Discussão "tecnicamente maturada e desapaixonada"

 

Além destas duas mudanças e do surgimento do Conselho de Supervisão e Estabilidade Financeira, cuja liderança ainda não foi definida, o novo modelo proposto, que ainda aguarda formalização legislativa, cria também o Conselho Superior de Política Financeira, em que o ministro das Finanças tem uma palavra a dizer sobre as decisões que afectam a evolução económica.

 

Ricardo Mourinho Félix apontou ainda que "os momentos de elevada tensão financeira são precisamente aqueles em que é mais difícil discutir este tema com a serenidade que ele exige", pelo que, acrescentou, "é quando a situação está estável que é possível discutir soluções de forma serena e aprofundada, tecnicamente maturada e desapaixonada".

 

Para o membro da equipa das Finanças, esta reforma surge naquele que classificou como um momento crucial: "na saída de uma crise financeira que não vamos esquecer, e antes de outra que todos queremos evitar". Frisando que "as crises financeiras não surgem sem aviso", contrapôs que "são grandes tempestades que, com o conhecimento e as ferramentas adequadas, é possível antecipar e, senão evitar, pelo menos mitigar os seus efeitos sobre a economia e a vida dos cidadãos".

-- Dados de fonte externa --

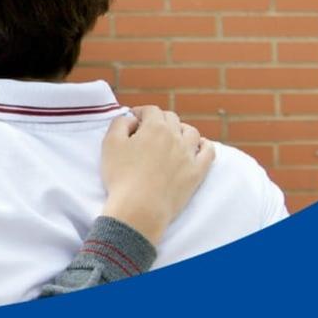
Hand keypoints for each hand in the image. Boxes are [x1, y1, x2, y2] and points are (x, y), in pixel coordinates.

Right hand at [100, 106, 215, 242]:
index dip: (141, 112)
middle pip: (171, 118)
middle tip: (148, 129)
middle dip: (159, 120)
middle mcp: (175, 136)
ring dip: (181, 130)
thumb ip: (119, 124)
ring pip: (191, 132)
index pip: (151, 110)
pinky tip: (198, 146)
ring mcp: (189, 154)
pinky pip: (208, 151)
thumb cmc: (121, 176)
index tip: (134, 119)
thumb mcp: (109, 145)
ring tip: (172, 137)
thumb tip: (131, 119)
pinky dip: (204, 145)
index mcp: (154, 128)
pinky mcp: (197, 171)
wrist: (140, 207)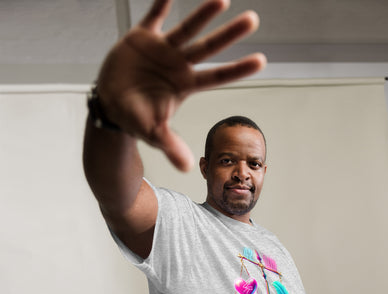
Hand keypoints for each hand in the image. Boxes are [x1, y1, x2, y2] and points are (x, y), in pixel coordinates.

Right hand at [96, 0, 265, 170]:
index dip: (237, 70)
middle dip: (229, 35)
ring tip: (222, 0)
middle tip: (253, 21)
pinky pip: (153, 16)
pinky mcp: (142, 37)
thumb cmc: (135, 118)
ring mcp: (162, 49)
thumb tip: (187, 168)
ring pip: (187, 28)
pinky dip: (162, 3)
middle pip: (208, 48)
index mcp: (185, 85)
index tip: (261, 61)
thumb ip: (171, 145)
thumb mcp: (153, 133)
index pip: (217, 77)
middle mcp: (178, 65)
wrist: (111, 104)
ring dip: (203, 14)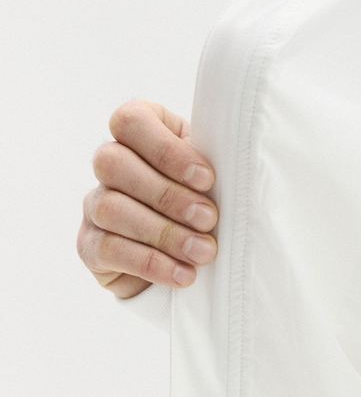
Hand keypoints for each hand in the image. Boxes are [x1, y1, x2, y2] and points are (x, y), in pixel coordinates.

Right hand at [76, 100, 217, 298]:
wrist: (190, 254)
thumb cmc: (207, 200)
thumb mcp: (213, 174)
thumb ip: (215, 160)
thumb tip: (235, 163)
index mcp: (139, 132)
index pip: (130, 121)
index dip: (166, 149)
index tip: (207, 179)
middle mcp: (108, 164)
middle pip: (113, 163)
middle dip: (168, 194)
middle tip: (209, 219)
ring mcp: (93, 204)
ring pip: (111, 208)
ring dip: (164, 233)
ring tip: (203, 252)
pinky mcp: (89, 245)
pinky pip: (109, 249)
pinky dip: (152, 264)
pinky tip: (183, 274)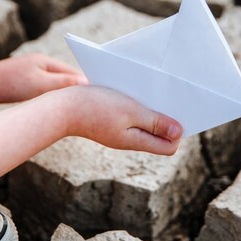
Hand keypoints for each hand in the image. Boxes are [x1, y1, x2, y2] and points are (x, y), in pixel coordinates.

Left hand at [0, 54, 87, 107]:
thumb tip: (86, 83)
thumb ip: (63, 84)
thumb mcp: (40, 84)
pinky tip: (52, 110)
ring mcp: (30, 75)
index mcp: (46, 62)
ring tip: (76, 109)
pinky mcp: (22, 86)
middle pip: (65, 79)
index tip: (100, 94)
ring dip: (63, 97)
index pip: (74, 73)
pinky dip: (50, 101)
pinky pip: (42, 93)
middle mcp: (40, 66)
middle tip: (92, 104)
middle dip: (77, 91)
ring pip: (54, 87)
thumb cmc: (8, 84)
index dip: (87, 83)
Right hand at [61, 86, 182, 155]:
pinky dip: (137, 107)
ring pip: (145, 125)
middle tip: (167, 100)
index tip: (176, 112)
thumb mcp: (131, 112)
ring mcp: (119, 132)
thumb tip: (178, 133)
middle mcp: (129, 140)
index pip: (168, 147)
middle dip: (166, 119)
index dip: (176, 132)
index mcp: (136, 141)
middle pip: (158, 136)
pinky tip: (134, 94)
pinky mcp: (110, 122)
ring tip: (152, 94)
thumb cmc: (96, 108)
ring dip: (151, 110)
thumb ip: (155, 123)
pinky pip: (131, 117)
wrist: (62, 107)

O modelo desenhado por Carlos Tavares e Siza Vieira

O modelo da reforma proposto pelo grupo de trabalho, liderado pelo ex-presidente da CMVM, retira poderes ao BdP e cria novos organismos com função de coordenação de supervisores.

 

O PROCESSO
O Governo sempre insistiu na reforma da supervisão. Contratou Carlos Tavares para liderar o grupo de trabalho. O relatório resultante esteve em consulta pública até 20 de Outubro. APB e APS deram contributos. Falta a legislação.

 

O BdP

O modelo mantém três supervisores (Banco de Portugal, CMVM e ASF). Só que o primeiro deixa de ter os poderes de resolução e de supervisão macroprudencial, continuando, contudo, responsável pelo acompanhamento de supervisão de cada instituição financeira.

 

O CONSELHO

O actual Conselho Nacional de Supervisores Financeiros é extinto e dá lugar ao Conselho de Supervisão e Estabilidade Financeira. Assume os poderes retirados ao BdP e fica responsável por articular os supervisores. Tem supervisores e membros próprios na administração.

 

A POLÍTICA

A funcionar junto do primeiro conselho, há um outro órgão: o Conselho Superior de Política Financeira. Presidido pelo ministro das Finanças, conta com representantes dos supervisores e acompanha os temas de banca e finanças com impacto na política financeira e económica.

 

AS NOMEAÇÕES

O governador do BdP e o líder do Conselho de Supervisão são nomeados pelo Presidente da República, após proposta do Governo e depois de audição parlamentar com direito de veto. Os restantes devem ser sujeitos a concurso e a nomeação do Governo.